**PROMPT A:**
Duplicate everything in the Nagorno-Karabakh article from "AMIT CHHABRA" down to "the world experience.".
**PROMPT B:**
Using the Nagorno-Karabakh article, decide whether each statement agrees with it. Answer yes or no, and quote the words that decide it. (i) The research relies on comparative, selective and analytical methods. (ii) Within the Soviet Union, the region was placed within the Armenian Soviet Socialist Republic. (iii) Today the region's population consists mainly of ethnic Azeris.

**TEXT BLOCK:**

+-------+

DOI: 10.52063/25792652-2021.3-80

AMIT CHHABRA

New York Law School, Doctor of Law, Professor; Journal «Scientific Artsakh», Member of the Editorial Board; New York, United States of America amitkchhabra@gmail. com

The article studies the legal and factual basis for the independence of Nagorno-Karabakh Republic. The Author presents the background of the conflict, studies all the political, economic and social preconditions and provides the possible strategies for the solution of the issue based on the world experience.

The research is undertaken with the usage of comparative, selective and analytical methods.

The author thoroughly analyses the prerequisites and provides the strategies that Armenian and NKR can pursue to externally and internally balance against Azerbaijani aggression and to attract Great Power support.

In conclusion the author presents defense procurement initiatives that can be pursued in favor of NKR’s territorial claims.

Keywords: NKR, NATO, UN, Great Powers, independence, international law, aggression, military strategies.

Background to the Current Conflict

The Nagorno-Karabkh Region (NKR) sits at the crossroads of Europe and Asia, which has historically facilitated Silk Road commercial exchanges, multi-ethnic interactions and invasions by Arabs, Persians, Mongols and Turks. Perhaps because of these interactions, over the years many attempts have been made to separate ethnic Armenians from Azeris or to extinguish them. NKR today is comprised primarily of ethnic Armenians that speak an Armenian dialect. Within the Soviet Union, NKR was placed within the Azerbaijan Soviet Socialist Republic.

+-------+

**RECORDS:**
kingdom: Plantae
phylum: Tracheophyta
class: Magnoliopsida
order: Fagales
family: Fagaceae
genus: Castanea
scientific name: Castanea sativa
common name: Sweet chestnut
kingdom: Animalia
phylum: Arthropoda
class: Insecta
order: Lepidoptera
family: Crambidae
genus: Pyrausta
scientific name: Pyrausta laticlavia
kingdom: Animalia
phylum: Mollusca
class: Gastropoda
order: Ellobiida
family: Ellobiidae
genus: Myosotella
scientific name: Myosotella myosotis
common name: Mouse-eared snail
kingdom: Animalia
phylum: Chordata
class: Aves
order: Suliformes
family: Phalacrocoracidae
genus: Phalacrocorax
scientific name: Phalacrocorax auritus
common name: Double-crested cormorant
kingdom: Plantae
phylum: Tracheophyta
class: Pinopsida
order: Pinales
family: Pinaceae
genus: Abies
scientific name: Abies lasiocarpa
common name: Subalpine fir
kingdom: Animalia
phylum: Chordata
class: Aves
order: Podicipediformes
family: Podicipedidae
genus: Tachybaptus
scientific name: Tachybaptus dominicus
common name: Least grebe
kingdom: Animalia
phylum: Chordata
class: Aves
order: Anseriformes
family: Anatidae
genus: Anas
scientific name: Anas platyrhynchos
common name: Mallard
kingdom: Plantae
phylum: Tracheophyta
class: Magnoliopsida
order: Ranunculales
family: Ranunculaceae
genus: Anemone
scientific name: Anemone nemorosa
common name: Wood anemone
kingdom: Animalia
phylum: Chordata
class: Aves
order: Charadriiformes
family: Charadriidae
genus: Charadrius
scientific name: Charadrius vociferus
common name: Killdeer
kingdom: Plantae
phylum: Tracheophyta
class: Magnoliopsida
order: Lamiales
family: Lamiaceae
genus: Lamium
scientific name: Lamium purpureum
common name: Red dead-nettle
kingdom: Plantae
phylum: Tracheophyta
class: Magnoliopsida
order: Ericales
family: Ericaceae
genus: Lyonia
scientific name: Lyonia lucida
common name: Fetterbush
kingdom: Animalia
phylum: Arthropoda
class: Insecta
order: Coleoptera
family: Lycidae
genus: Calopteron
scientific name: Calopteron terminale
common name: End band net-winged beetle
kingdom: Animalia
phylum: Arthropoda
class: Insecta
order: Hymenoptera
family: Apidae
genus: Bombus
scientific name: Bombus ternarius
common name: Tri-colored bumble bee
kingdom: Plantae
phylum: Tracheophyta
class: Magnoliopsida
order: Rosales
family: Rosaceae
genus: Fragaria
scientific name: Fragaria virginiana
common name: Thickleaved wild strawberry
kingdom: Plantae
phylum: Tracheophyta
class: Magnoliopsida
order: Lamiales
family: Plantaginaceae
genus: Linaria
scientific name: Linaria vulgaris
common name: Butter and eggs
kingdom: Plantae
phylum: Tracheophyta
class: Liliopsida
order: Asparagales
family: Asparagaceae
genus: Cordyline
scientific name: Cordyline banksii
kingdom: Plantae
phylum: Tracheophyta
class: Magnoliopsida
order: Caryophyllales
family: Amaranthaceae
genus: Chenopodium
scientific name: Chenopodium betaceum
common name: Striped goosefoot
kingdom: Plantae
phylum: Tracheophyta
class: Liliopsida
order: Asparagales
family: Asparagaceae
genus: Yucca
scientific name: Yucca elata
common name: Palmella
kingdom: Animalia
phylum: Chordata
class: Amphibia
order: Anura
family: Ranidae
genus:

+-------+

**FULL ANSWER A:**
AMIT CHHABRA

New York Law School, Doctor of Law, Professor; Journal «Scientific Artsakh», Member of the Editorial Board; New York, United States of America amitkchhabra@gmail. com

The article studies the legal and factual basis for the independence of Nagorno-Karabakh Republic. The Author presents the background of the conflict, studies all the political, economic and social preconditions and provides the possible strategies for the solution of the issue based on the world experience.

**FULL ANSWER B:**
(i) Yes: "The research is undertaken with the usage of comparative, selective and analytical methods."
(ii) No: "Within the Soviet Union, NKR was placed within the Azerbaijan Soviet Socialist Republic."
(iii) No: "NKR today is comprised primarily of ethnic Armenians that speak an Armenian dialect."